Anomalous out-of-phase magnetic ac response in superconducting wires

Abstract

We describe and explain two competing regimes of ac magnetic response in current-carrying type-II superconducting wires which were observed experimentally. In the usual regime, voltage $V(t)$, induced by vortex motion across the wire, is ``in phase'' with the external magnetic field $H(t)\ensuremath{\propto}sin(\ensuremath{\omega}t)$. However, as frequency $\ensuremath{\omega}$ grows up or transport current $I$ decreases, an anomalous, ``out-of-phase'' peak in $V(t)$ appears. If these two regimes coexist, then two peaks in voltage are observed per half period of $H(t)$ in both experiment and numerical simulations. At certain combinations of $\ensuremath{\omega}, I$ and the amplitude of the external field, the out-of-phase mechanism even overwhelms the usual, in-phase one.
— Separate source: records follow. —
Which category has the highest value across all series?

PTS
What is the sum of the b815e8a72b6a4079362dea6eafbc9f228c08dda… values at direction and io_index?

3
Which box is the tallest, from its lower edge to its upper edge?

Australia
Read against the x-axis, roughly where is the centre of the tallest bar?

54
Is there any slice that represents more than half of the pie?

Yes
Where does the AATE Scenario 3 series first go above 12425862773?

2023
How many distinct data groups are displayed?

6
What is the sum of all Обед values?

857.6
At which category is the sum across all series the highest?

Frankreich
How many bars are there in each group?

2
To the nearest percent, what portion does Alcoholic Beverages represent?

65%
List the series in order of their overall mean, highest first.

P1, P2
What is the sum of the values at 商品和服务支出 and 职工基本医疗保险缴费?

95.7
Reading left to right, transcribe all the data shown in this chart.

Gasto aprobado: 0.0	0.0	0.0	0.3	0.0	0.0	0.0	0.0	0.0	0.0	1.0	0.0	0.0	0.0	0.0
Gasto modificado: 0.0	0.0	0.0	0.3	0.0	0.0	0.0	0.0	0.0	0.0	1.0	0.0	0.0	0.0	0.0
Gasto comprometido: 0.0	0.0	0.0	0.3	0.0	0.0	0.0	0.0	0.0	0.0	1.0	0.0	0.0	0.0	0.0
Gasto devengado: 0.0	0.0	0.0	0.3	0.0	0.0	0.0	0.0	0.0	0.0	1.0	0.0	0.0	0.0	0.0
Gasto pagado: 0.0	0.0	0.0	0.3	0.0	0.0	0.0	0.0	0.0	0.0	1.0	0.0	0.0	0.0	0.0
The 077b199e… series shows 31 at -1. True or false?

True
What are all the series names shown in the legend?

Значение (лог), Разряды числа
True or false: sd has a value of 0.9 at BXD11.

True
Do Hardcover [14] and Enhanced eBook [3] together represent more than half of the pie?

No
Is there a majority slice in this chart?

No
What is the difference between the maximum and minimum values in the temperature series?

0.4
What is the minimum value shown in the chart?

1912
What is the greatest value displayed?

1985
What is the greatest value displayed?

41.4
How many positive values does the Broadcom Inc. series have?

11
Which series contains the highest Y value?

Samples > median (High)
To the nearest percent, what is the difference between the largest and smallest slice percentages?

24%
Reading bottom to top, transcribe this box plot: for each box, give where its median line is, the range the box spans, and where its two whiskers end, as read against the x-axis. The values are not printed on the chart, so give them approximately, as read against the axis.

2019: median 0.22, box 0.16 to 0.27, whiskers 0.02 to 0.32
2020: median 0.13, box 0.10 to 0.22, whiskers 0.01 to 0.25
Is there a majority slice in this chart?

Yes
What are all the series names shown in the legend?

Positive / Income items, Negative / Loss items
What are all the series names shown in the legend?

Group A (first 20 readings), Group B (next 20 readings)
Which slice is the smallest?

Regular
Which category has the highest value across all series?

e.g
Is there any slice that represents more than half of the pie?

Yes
It is shown that the out-of-phase maximum in $V(t)$ is due to the inhibition effect of zero-field (annihilation) lines on flux motion. Such lines, if present in the sample, significantly decelerate magnetic relaxation and dramatically affect the induced voltage. A phase diagram enabling one to distinguish between the in-phase and out-of-phase regimes is constructed.